Available at: https://digitalcommons.calpoly.edu/theses/1639
Date of Award
MS in Polymers and Coatings
Chemistry & Biochemistry
Microfluidic paper based analytical devices (microPADs) are a novel platform for point of care (POC) diagnostics. Limitations of reagent shelf life have been overcome with the introduction of reagent pencils as a method for solid-based reagent deposition. While useful, little work has been reported on the characterization and optimization of reagent pencils. Herein, an investigation on reagent pencil composition and efficiency is conducted via colorimetric release profile tests utilizing an erioglaucine disodium salt that yields a quantifiable blue colored product in the presence of water. Within this work, an investigation on the molecular weight dependence, polymer chain end functionality, and polymer-graphite ratio was conducted to determine the most desirable parameters in reagent pencil composition. Further, the effects of enzyme stability in the presence of poly(ethylene glycol) (PEG) is investigated.

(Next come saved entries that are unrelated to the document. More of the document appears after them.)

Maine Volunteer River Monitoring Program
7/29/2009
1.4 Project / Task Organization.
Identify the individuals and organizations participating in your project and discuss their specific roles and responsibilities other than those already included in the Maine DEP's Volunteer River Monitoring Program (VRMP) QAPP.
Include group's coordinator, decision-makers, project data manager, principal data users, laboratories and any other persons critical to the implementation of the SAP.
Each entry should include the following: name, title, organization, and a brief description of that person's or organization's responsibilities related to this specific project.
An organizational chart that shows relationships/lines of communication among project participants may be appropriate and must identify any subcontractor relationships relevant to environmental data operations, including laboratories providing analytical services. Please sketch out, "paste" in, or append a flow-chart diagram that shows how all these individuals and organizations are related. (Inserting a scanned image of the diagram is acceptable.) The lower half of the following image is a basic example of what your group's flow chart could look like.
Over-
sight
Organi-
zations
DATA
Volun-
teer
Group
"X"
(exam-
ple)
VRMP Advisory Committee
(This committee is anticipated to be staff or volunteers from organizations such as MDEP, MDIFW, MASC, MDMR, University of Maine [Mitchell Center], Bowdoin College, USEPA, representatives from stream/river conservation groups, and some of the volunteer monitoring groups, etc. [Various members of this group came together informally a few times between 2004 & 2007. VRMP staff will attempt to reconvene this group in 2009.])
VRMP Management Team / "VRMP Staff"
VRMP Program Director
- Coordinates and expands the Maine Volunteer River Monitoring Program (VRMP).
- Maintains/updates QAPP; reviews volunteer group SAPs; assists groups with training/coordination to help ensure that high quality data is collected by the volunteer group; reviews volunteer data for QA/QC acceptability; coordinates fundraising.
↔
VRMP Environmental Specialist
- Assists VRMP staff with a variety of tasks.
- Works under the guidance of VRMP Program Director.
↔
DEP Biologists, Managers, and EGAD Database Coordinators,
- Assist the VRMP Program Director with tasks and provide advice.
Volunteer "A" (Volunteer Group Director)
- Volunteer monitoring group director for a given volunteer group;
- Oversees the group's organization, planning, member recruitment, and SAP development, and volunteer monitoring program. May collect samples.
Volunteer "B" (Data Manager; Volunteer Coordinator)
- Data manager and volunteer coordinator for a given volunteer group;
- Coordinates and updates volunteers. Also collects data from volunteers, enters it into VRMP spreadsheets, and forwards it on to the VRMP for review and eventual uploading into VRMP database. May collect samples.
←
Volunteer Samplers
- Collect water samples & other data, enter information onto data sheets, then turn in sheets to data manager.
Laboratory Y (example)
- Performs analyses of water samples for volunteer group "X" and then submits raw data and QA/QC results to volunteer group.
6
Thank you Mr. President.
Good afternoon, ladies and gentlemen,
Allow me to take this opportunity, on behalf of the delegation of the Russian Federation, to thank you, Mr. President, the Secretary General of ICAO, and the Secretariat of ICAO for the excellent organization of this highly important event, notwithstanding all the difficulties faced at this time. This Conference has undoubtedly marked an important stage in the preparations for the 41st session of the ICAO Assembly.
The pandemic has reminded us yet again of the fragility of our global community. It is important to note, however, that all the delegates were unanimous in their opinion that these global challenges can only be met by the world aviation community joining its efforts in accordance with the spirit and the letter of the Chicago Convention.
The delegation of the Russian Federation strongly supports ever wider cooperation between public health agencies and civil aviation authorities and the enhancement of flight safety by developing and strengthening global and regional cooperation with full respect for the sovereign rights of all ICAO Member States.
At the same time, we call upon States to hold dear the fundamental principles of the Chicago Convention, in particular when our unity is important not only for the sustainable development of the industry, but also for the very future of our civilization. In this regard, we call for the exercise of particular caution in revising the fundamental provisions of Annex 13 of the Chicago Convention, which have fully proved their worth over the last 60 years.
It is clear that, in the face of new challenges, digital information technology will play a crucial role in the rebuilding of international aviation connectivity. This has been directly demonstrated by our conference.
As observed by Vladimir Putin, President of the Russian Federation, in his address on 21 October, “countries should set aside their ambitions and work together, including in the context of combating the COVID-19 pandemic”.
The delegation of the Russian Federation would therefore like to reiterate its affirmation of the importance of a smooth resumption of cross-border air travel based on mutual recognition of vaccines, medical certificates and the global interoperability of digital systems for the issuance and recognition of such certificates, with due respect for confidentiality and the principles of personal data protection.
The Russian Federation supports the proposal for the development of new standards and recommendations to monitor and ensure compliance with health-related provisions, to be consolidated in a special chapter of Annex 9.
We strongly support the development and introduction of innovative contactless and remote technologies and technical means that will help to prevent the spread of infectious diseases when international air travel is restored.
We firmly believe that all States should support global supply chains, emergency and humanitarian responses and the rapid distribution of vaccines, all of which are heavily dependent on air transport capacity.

To show the versatility of reagent pencils, a novel reagent pencil incorporating a stimuli responsive polymer, poly(N-isporopylacrylamide) (PNIPAM) was developed. In this work, PNIPAM’s lower critical solution temperature (LCST) was manipulated with various salt solutions to control fluid flow both laterally and vertically through various microPAD designs. It was found that, while PNIPAM successfully blocked or retarded fluid flow in microPADs, the effect was limited when DI H2O wash solutions were run prior to salt solutions. To counteract this, PNIPAM was successfully covalently bound to alkene modified chromatography paper via thiolene click chemistry to reinforce solution wash tolerance.